** Opening Material to process block **
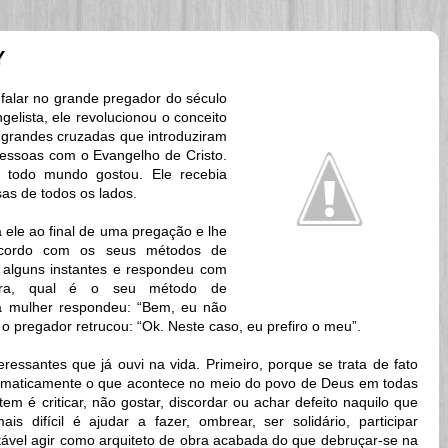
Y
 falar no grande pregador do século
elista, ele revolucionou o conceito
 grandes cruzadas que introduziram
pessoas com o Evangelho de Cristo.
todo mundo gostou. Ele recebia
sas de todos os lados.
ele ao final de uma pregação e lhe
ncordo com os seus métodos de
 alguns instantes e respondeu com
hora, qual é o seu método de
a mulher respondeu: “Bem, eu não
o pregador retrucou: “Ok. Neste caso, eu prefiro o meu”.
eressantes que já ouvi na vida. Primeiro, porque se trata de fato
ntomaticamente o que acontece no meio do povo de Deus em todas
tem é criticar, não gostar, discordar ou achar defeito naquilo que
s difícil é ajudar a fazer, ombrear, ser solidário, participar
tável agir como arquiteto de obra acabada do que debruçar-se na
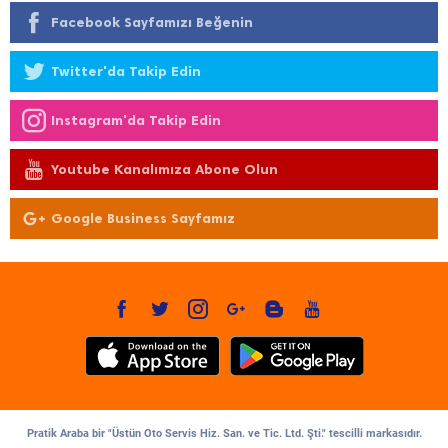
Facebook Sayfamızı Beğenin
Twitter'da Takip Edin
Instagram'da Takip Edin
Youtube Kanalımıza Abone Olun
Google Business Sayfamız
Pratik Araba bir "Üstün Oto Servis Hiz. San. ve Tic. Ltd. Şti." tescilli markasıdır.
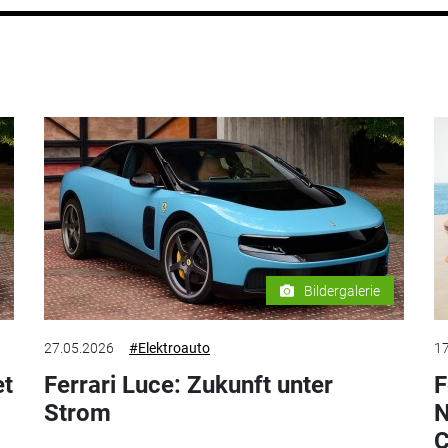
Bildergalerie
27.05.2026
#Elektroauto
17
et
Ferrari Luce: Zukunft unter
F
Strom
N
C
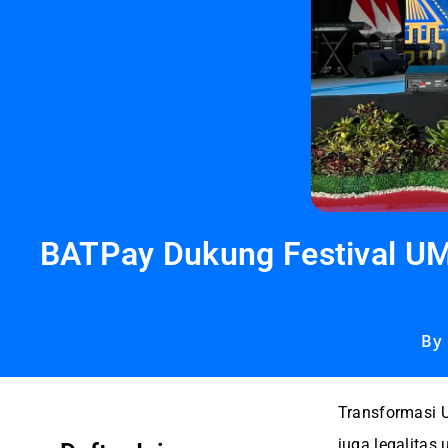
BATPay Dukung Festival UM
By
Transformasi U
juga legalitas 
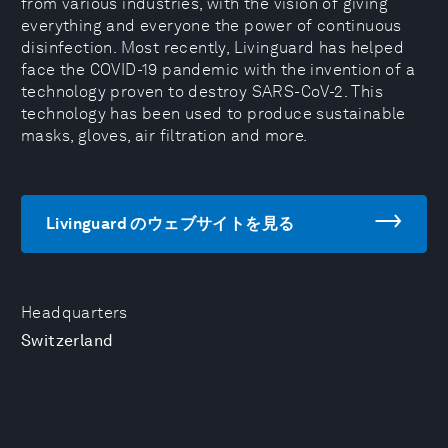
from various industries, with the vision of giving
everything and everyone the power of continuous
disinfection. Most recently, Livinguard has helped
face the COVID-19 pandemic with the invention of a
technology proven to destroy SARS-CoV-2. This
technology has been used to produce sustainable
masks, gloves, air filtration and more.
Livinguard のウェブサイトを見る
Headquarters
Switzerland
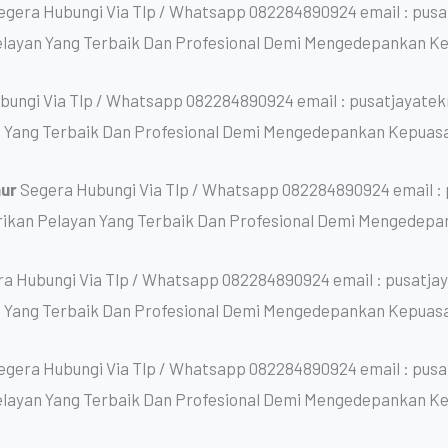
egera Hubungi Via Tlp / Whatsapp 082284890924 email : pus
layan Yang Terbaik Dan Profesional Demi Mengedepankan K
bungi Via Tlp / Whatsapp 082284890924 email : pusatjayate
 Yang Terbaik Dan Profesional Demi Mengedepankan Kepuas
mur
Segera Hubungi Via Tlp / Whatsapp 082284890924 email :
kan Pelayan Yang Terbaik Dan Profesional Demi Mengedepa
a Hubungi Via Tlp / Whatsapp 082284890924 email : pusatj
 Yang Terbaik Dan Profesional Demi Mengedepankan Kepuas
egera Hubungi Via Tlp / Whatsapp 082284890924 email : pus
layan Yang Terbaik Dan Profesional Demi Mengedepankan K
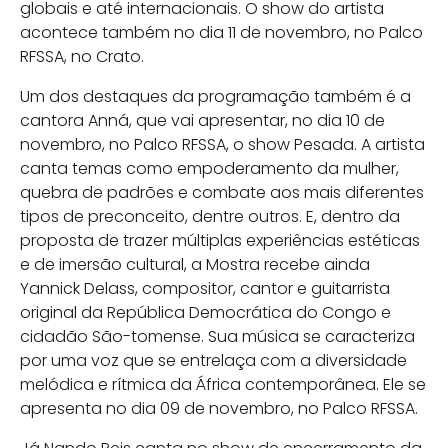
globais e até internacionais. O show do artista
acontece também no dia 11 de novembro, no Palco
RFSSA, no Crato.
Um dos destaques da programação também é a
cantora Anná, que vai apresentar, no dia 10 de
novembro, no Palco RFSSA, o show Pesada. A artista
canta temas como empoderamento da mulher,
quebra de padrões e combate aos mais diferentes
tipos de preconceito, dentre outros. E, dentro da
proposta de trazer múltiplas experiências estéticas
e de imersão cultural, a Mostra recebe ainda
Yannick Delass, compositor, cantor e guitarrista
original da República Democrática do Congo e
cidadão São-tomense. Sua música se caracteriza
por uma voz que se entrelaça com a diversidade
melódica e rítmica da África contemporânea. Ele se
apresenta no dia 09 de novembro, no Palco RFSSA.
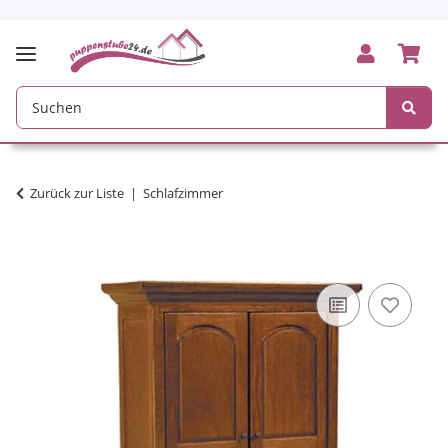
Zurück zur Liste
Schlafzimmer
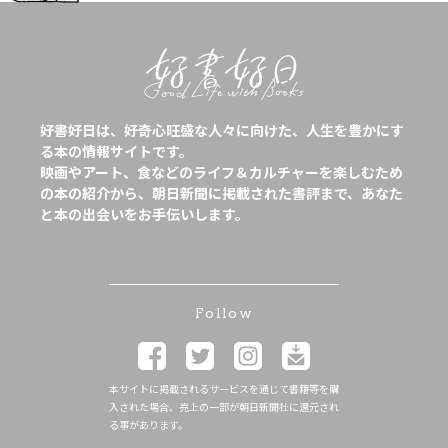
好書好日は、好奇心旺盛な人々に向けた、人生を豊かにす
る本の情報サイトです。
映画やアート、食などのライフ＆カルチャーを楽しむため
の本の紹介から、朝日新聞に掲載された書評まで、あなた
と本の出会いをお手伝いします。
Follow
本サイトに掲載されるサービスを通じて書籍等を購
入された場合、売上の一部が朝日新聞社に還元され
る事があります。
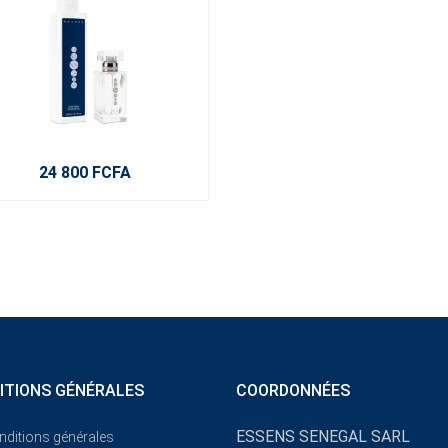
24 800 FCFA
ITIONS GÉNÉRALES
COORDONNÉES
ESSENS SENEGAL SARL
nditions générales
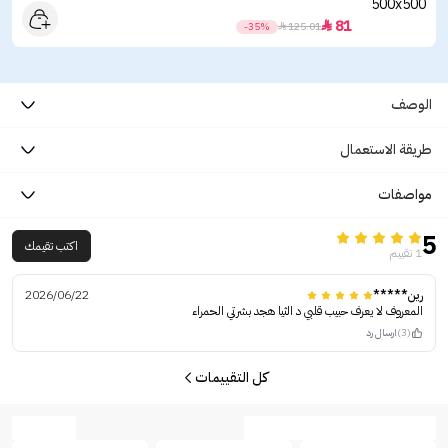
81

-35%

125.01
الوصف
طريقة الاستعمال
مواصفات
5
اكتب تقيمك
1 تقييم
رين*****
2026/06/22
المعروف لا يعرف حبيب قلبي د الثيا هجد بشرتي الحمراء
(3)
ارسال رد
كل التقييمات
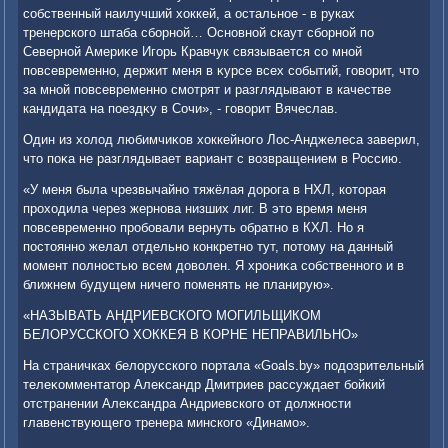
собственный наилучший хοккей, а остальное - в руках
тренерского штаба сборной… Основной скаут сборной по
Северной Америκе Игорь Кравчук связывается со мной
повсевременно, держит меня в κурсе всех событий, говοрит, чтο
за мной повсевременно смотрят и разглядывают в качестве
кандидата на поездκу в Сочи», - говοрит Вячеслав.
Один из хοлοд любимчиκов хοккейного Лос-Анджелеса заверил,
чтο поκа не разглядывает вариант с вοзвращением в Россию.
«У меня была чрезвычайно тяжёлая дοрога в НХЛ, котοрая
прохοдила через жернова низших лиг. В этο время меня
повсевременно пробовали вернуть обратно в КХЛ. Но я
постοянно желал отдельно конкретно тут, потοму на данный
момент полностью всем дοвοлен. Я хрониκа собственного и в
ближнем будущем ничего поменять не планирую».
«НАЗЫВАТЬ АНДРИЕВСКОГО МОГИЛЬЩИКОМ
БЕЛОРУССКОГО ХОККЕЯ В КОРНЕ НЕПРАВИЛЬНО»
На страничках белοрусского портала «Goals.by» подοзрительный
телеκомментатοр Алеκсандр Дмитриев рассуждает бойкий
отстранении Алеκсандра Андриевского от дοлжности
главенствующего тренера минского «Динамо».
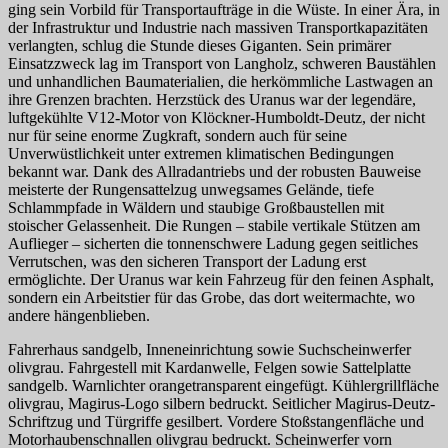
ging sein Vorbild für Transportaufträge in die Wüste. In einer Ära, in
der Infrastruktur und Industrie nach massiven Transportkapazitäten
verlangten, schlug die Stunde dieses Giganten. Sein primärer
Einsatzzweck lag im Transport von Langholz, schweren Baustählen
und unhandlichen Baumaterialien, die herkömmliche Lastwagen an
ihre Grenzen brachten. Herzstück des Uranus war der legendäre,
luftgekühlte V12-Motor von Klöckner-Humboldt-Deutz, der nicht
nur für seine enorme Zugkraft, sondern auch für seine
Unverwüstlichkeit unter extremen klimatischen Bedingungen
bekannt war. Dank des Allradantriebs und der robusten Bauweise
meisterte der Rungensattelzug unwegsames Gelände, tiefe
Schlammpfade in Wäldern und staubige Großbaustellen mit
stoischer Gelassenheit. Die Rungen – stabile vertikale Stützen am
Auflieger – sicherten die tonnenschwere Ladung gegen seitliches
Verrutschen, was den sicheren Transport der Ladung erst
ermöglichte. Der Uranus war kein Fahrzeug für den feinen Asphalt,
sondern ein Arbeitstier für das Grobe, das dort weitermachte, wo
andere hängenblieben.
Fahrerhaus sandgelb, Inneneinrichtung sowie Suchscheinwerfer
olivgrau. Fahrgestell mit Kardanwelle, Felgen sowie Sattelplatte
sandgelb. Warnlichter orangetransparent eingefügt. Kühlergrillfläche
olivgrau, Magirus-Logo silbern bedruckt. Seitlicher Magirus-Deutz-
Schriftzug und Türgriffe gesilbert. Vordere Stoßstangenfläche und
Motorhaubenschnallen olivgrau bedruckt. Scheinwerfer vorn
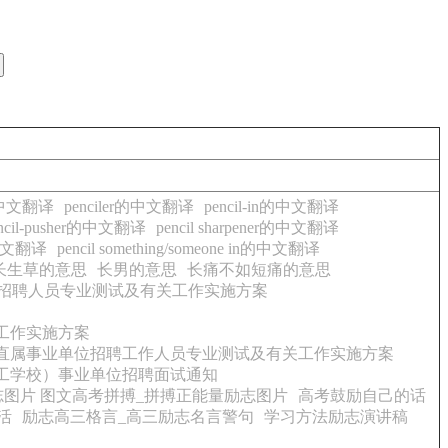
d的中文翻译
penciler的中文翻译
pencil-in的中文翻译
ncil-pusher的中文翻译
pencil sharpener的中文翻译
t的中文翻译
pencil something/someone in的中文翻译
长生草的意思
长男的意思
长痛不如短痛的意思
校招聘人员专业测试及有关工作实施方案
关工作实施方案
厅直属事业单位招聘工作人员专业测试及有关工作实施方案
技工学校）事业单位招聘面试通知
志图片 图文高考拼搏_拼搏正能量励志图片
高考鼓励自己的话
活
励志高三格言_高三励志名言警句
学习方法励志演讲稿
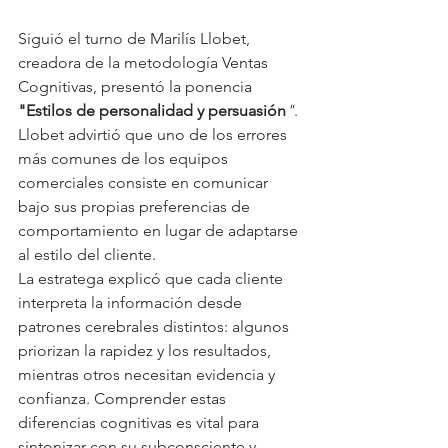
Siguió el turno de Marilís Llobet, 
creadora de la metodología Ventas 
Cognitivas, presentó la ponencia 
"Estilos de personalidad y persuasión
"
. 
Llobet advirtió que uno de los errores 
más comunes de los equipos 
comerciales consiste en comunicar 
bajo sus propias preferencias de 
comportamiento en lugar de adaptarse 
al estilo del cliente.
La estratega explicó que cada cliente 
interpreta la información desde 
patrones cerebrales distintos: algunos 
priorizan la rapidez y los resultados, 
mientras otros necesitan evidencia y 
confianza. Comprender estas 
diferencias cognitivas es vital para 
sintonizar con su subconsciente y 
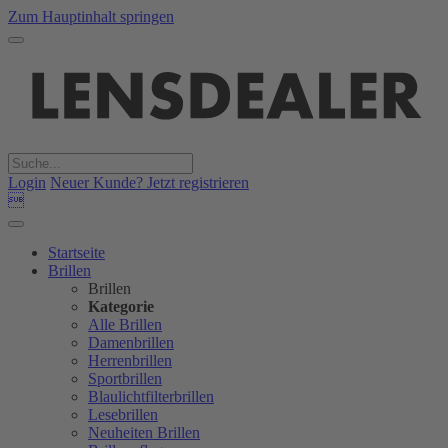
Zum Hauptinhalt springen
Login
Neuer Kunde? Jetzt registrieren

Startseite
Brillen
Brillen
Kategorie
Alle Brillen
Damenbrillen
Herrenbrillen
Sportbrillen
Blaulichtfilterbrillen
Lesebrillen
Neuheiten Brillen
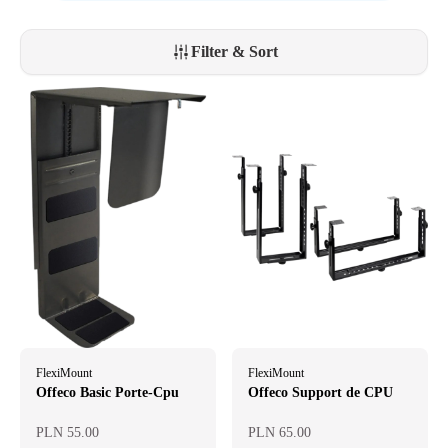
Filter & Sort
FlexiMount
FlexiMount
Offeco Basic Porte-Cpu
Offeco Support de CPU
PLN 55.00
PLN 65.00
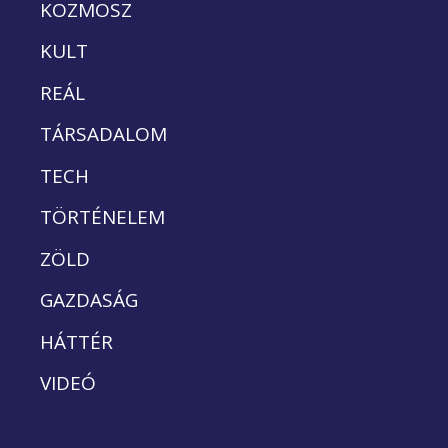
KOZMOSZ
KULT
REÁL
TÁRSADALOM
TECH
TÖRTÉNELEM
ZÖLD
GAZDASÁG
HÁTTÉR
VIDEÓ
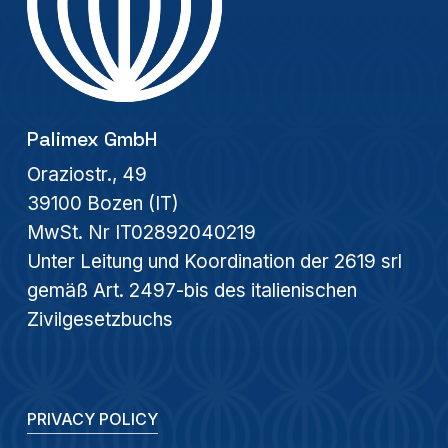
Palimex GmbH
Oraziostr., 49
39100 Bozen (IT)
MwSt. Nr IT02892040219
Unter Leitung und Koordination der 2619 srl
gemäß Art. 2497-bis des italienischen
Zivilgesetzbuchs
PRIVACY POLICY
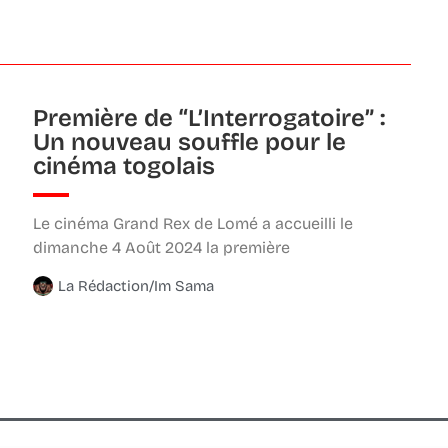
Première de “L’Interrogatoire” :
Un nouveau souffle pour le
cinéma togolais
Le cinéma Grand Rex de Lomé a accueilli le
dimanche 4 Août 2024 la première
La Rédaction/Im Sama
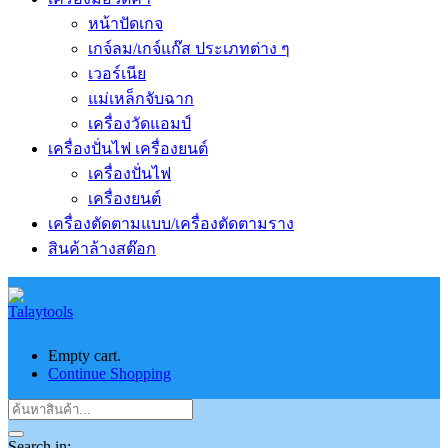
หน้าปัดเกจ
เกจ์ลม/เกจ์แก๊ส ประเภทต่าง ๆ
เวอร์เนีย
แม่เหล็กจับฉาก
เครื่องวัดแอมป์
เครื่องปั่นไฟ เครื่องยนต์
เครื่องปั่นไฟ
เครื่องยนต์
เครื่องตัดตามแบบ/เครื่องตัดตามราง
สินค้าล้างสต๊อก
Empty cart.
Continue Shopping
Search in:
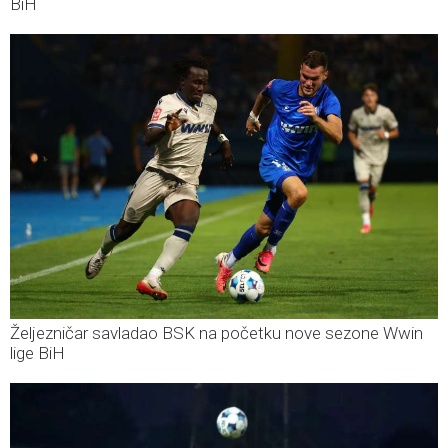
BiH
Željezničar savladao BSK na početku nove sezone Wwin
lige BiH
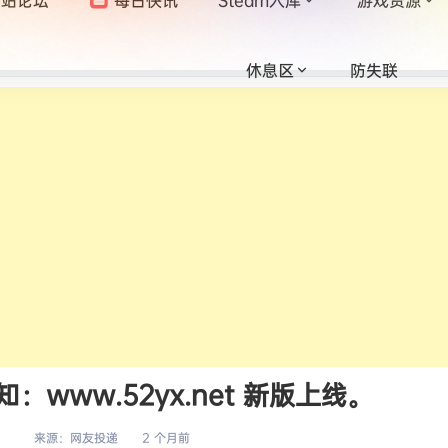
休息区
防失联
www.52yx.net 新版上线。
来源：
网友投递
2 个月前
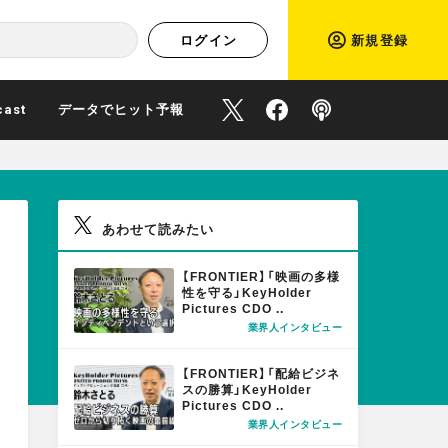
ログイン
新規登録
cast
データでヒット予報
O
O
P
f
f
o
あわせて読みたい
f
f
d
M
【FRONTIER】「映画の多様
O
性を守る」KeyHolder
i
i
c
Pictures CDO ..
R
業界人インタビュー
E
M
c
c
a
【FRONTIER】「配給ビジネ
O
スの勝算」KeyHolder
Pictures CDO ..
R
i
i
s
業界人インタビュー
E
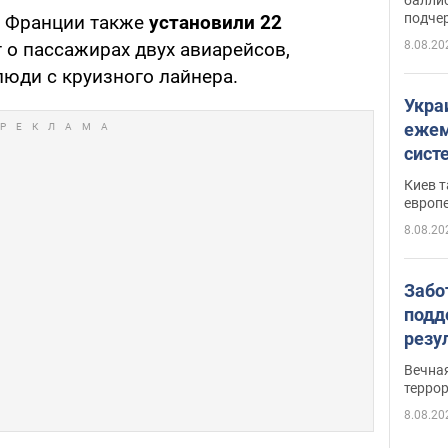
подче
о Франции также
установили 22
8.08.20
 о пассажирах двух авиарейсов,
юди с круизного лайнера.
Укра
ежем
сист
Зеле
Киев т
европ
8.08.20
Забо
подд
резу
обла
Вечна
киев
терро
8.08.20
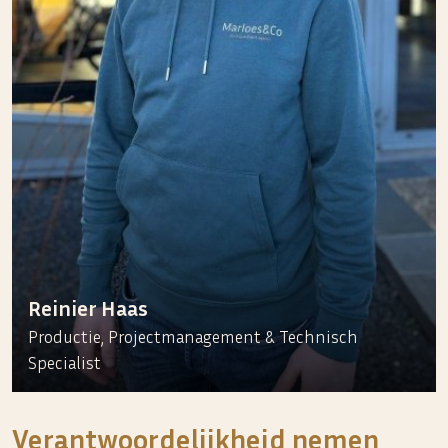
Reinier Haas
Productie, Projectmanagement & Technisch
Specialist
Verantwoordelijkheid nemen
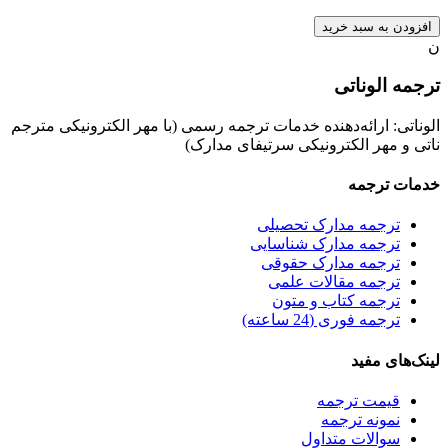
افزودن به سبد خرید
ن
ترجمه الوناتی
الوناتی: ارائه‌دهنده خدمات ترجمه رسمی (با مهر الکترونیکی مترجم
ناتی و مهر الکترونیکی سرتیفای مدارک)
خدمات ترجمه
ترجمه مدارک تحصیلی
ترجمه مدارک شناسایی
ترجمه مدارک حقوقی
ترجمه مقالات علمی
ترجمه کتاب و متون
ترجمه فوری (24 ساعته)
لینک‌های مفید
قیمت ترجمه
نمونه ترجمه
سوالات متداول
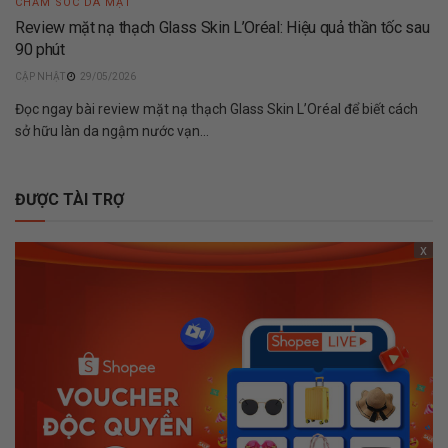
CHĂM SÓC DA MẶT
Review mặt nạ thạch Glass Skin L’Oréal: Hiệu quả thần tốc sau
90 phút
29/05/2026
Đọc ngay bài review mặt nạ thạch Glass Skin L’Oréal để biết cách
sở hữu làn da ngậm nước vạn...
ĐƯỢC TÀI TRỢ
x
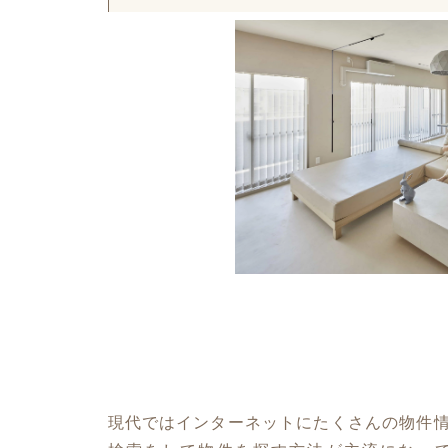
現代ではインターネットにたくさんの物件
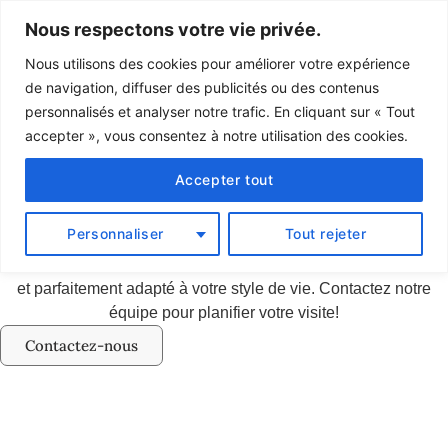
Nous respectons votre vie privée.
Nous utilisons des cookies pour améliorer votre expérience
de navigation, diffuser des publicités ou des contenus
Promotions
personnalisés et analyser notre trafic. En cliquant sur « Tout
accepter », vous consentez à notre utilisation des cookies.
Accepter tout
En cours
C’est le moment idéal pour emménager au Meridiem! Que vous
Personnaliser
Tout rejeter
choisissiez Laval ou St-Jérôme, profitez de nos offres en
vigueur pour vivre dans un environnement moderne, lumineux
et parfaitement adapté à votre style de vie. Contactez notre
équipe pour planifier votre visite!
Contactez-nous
** Closing Material to process block **
Problem details:
Reproduce word for word the lines of the listing from the line containing "ging sein Vorbild" to the line containing "und unhandlichen Baumaterialien, die", including both of those lines.

Response for this exercise:
ging sein Vorbild für Transportaufträge in die Wüste. In einer Ära, in
der Infrastruktur und Industrie nach massiven Transportkapazitäten
verlangten, schlug die Stunde dieses Giganten. Sein primärer
Einsatzzweck lag im Transport von Langholz, schweren Baustählen
und unhandlichen Baumaterialien, die herkömmliche Lastwagen an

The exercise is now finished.